O mesmo relatório referencia a presença do “francês Gildas Lebeurier”, que, pelo teor da informação, deveria ser alto quadro dos serviços secretos, pois transmitia à parte portuguesa que o “presidente da COSTA DO MARFIM, HAMPHOUET BOIGNY” prometera “aos Serviços Especiais Franceses” uma quantidade elevada de armamento, destinado “a ser enviado para Angola com vista a ser utilizado na fase operacional da OPERAÇÃO CAMPING”.

A operação baseava-se em dados muito pouco consistentes e numa teia conspirativa quase infantil, que aliás se releva do próprio relatório. 


Nos “comentários” do autor – Os serviços de Segurança da Secção Central, logo a direcção da Pide, assinala-se: “Tem-se consciência da extensão da informação elaborada e aceita-se que um ou outro ponto sejam considerados supérfulos. Surge, porém, que tudo terá que ser previamente estudado até à exaustação, pois ficou largamente demonstrado que mesmo o responsável do movimento – OMER – não possuía mais do que um objectivo fixo. Tudo o restante era vago, quase à sorte”.

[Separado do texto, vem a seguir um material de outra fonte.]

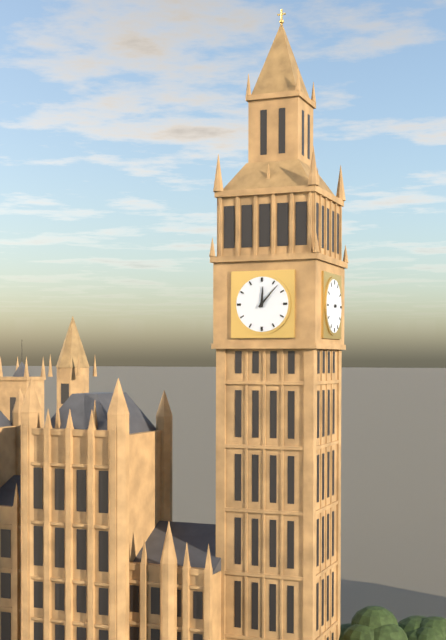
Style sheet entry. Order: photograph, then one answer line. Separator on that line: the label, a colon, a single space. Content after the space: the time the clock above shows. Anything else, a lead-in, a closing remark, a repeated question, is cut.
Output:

Este relatório, que foi levado ao presidente do Conselho de Ministros António Salazar e dele mereceu a aprovação, pois a operação entrou em movimento desde então, revela que a polícia política do regime está envolta numa confrangedora falta de capacidade de análise e age baseada em pressupostos irreais e subjectivos sobre a implantação no terreno dos oposicionistas congoleses.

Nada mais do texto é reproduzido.